What you can do at home
While you are waiting for your appointment or after your visit, these steps are genuinely helpful.
Do
- Take clear photos of your dog’s face daily in the same lighting to track change
- Check for ear symptoms: odor, discharge, head shaking, pain
- Prevent rubbing if your dog is pawing at the eye (ask your vet if an e-collar is appropriate)
- Give medications exactly as prescribed, especially ear meds. Stopping early is a common reason infections come back.
Do not
- Use leftover eye drops from an old problem unless your vet approves
- Put peroxide or alcohol in ears
- Delay care if there is pain, cloudiness, trauma, or balance problems
Prognosis
Many dogs do very well, especially if the underlying issue is treatable and addressed early.
- Idiopathic cases often improve over time.
- Ear infection related cases can improve once the infection and inflammation are controlled, though it may take weeks.
- Trauma related cases vary. Some resolve fully, others improve partially.
- Masses or neurologic causes depend on what is found and how early it is treated.
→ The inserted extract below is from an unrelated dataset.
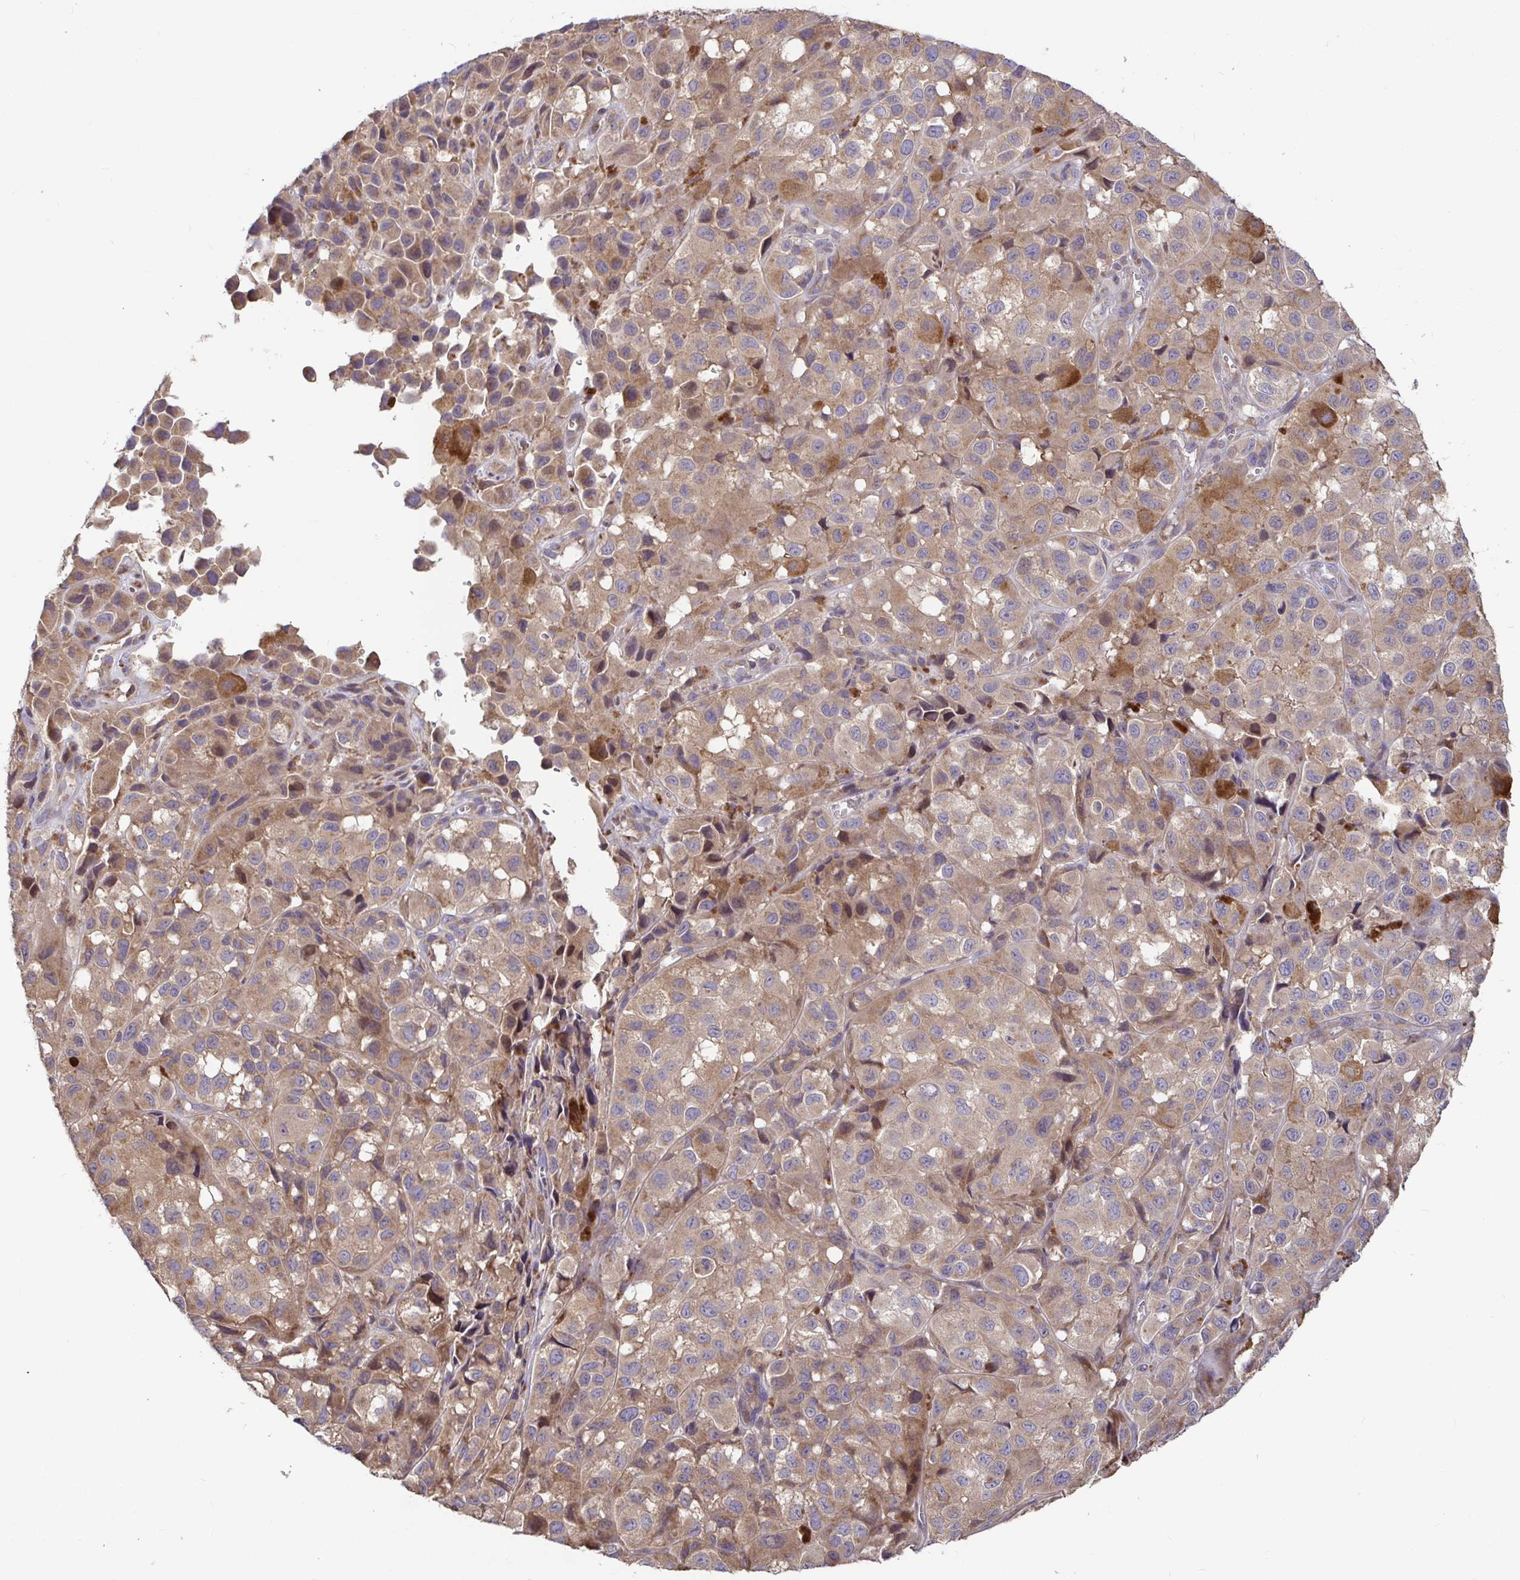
{"staining": {"intensity": "weak", "quantity": ">75%", "location": "cytoplasmic/membranous"}, "tissue": "melanoma", "cell_type": "Tumor cells", "image_type": "cancer", "snomed": [{"axis": "morphology", "description": "Malignant melanoma, NOS"}, {"axis": "topography", "description": "Skin"}], "caption": "IHC image of neoplastic tissue: malignant melanoma stained using IHC shows low levels of weak protein expression localized specifically in the cytoplasmic/membranous of tumor cells, appearing as a cytoplasmic/membranous brown color.", "gene": "ELP1", "patient": {"sex": "male", "age": 93}}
One encouraging note: even when the eye looks odd, many dogs feel normal and behave normally. Your job is to make sure we are not missing the condition behind the change.
Quick recap
Horner’s syndrome is a cluster of changes like a small pupil, droopy eyelid, and sunken eye, usually on one side. It is often linked to ear disease or trauma, can overlap with vestibular episodes, and should be checked by a veterinarian promptly. Seek emergency care if there is eye pain, cloudiness, trauma, severe balance issues, a suddenly very dilated pupil, or other neurologic symptoms.